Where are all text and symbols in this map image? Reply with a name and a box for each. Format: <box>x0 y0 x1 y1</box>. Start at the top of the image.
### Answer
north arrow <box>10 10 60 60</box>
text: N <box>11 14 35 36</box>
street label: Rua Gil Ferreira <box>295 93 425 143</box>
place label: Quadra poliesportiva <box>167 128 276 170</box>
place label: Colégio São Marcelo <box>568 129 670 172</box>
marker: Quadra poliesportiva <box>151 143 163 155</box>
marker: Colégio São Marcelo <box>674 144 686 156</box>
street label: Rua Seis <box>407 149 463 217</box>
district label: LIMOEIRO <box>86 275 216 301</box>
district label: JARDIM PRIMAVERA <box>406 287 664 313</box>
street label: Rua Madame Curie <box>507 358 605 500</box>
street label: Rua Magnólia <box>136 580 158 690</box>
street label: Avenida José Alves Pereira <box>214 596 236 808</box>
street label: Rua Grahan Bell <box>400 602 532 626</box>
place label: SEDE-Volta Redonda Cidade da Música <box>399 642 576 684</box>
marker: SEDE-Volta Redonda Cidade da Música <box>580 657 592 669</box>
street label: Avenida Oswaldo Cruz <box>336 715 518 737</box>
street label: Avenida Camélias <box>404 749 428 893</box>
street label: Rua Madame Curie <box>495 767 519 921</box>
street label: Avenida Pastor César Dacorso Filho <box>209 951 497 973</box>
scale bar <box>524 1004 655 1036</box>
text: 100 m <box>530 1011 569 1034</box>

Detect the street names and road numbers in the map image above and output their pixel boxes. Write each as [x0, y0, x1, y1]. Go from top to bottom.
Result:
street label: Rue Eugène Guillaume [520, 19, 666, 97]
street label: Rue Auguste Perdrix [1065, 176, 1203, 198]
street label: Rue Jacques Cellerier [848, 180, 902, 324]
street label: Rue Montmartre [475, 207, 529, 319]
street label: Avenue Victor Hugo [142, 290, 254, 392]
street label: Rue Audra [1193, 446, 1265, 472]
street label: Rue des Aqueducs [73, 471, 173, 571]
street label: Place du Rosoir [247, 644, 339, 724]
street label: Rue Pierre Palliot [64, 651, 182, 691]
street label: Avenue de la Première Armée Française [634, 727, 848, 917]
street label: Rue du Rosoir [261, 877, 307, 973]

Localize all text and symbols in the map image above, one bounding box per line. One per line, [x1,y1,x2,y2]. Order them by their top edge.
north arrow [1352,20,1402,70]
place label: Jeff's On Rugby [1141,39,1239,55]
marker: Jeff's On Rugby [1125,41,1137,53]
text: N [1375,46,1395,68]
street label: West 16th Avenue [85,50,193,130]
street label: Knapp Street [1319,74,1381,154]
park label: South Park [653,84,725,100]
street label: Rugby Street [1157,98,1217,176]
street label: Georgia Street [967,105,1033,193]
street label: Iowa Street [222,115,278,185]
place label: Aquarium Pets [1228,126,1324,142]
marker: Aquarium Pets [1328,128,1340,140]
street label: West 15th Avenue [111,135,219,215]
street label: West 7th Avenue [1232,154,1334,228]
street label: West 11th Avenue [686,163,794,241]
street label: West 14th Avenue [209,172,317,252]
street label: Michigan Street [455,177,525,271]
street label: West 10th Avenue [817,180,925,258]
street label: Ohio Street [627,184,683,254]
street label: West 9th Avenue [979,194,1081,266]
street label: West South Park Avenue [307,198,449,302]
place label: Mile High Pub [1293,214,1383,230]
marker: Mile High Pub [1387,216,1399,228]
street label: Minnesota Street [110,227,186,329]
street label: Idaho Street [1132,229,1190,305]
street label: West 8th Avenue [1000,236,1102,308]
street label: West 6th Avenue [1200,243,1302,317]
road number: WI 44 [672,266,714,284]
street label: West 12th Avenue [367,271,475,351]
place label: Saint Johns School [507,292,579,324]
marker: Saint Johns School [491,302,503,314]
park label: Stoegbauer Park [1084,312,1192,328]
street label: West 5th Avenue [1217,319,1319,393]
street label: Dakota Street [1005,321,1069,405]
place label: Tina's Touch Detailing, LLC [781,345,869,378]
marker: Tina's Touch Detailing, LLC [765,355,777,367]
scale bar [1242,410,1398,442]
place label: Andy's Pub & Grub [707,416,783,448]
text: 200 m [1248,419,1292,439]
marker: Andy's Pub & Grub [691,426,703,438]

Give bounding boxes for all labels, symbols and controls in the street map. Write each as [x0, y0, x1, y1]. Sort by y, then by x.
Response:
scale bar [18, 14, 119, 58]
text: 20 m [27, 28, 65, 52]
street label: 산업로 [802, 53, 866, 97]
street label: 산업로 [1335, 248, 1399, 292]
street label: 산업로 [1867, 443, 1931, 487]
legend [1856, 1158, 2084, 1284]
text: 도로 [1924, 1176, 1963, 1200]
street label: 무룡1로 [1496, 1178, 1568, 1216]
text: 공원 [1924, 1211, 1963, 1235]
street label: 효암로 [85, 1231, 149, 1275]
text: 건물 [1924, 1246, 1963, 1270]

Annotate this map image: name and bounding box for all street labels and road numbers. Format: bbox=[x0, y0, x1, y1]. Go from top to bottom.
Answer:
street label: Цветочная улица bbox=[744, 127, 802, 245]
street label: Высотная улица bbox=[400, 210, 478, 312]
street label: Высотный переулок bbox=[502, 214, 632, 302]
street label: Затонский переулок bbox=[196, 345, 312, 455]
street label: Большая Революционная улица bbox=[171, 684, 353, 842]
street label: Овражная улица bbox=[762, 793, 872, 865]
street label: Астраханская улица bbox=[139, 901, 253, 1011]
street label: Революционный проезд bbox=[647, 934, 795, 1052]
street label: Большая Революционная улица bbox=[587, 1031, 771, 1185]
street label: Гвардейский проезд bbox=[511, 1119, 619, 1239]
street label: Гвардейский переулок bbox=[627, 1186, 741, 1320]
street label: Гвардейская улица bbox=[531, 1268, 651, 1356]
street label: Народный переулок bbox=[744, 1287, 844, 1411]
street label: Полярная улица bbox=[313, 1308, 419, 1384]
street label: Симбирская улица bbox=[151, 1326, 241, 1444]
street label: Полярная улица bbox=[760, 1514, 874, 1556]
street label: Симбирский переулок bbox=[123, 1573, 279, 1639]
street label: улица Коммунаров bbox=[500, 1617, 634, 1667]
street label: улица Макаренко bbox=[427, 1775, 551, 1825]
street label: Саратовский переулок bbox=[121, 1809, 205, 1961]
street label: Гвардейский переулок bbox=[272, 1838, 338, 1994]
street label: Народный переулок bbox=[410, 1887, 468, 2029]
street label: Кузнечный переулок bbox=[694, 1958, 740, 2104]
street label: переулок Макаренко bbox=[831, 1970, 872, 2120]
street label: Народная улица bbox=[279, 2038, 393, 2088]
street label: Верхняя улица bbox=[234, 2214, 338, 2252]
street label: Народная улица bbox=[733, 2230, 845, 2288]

#####

• **DIRECTIONS FOR THIS TASK**
Lines in the records that hold the word "West" are to be counted; give only the total.

• **TASK SOLUTION**
12